I can see how the lack of grand mastery might hurt them in comparison with fighters in mid-to-late BG2, but I never play BG2 much anyway, in part (though not exclusively) due to the poor progression of certain classes from BG1. Having said that, the ranger stronghold is my personal favorite in BG2.
And then as others have mentioned, there's the RP flavor. Like paladins, rangers are warriors with a sense of purpose - but they have greater freedom over their alignment and actions than paladins.
Honestly I think this game needs a handful of lower-end classes to spice up the challenge a little. So even if the ranger is actually underpowered I'm not overly concerned.

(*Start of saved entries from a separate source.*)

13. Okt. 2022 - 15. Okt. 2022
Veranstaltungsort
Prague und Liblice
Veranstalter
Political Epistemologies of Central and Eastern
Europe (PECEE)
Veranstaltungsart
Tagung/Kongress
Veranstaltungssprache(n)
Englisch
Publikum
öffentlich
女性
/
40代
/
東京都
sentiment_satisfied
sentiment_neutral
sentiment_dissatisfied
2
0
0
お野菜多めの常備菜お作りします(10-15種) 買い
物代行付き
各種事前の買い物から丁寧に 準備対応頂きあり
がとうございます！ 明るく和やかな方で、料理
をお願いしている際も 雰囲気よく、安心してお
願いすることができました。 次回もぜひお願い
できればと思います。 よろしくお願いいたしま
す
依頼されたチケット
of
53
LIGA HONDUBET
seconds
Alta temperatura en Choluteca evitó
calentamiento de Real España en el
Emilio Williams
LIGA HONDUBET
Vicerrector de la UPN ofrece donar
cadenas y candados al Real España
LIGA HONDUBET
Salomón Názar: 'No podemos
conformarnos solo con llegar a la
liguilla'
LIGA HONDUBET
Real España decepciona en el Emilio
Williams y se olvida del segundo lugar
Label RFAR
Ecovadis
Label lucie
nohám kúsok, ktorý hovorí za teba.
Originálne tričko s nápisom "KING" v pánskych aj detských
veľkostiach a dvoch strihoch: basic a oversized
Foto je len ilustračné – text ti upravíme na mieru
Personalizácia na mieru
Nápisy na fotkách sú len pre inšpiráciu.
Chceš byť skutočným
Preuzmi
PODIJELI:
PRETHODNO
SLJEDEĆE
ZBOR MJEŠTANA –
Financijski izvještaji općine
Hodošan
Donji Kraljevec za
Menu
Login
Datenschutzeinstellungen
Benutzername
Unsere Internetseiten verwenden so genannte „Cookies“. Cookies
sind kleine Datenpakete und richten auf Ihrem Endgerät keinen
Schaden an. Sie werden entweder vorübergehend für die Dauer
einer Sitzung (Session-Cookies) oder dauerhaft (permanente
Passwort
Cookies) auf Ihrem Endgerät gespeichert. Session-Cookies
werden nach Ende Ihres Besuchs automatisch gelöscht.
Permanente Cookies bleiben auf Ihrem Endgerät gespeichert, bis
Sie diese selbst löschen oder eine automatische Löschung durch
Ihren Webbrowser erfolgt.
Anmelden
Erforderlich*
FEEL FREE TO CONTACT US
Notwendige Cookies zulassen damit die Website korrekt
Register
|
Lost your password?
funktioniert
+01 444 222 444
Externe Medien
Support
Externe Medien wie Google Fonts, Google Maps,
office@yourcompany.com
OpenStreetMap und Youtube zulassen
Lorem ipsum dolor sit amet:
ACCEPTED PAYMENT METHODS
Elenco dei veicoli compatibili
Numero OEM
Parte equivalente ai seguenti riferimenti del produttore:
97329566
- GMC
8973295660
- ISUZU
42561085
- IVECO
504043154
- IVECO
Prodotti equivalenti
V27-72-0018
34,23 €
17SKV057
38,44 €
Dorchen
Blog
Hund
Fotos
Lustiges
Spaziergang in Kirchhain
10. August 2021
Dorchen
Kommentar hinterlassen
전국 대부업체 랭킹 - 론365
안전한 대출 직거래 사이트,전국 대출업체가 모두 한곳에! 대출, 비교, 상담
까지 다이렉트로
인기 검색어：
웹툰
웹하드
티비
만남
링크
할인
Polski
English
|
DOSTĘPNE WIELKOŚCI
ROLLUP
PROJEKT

Also, as someone mentioned before - in western societies in the real world where people live longer and where people don't -need- to normally work in hard labours, people are also maturing more slowly, having families later, starting their careers later, because they simply can take their time with that. I assume that elven society is similar, it's just that for them a 100 years is a kin to several of our real-time-years.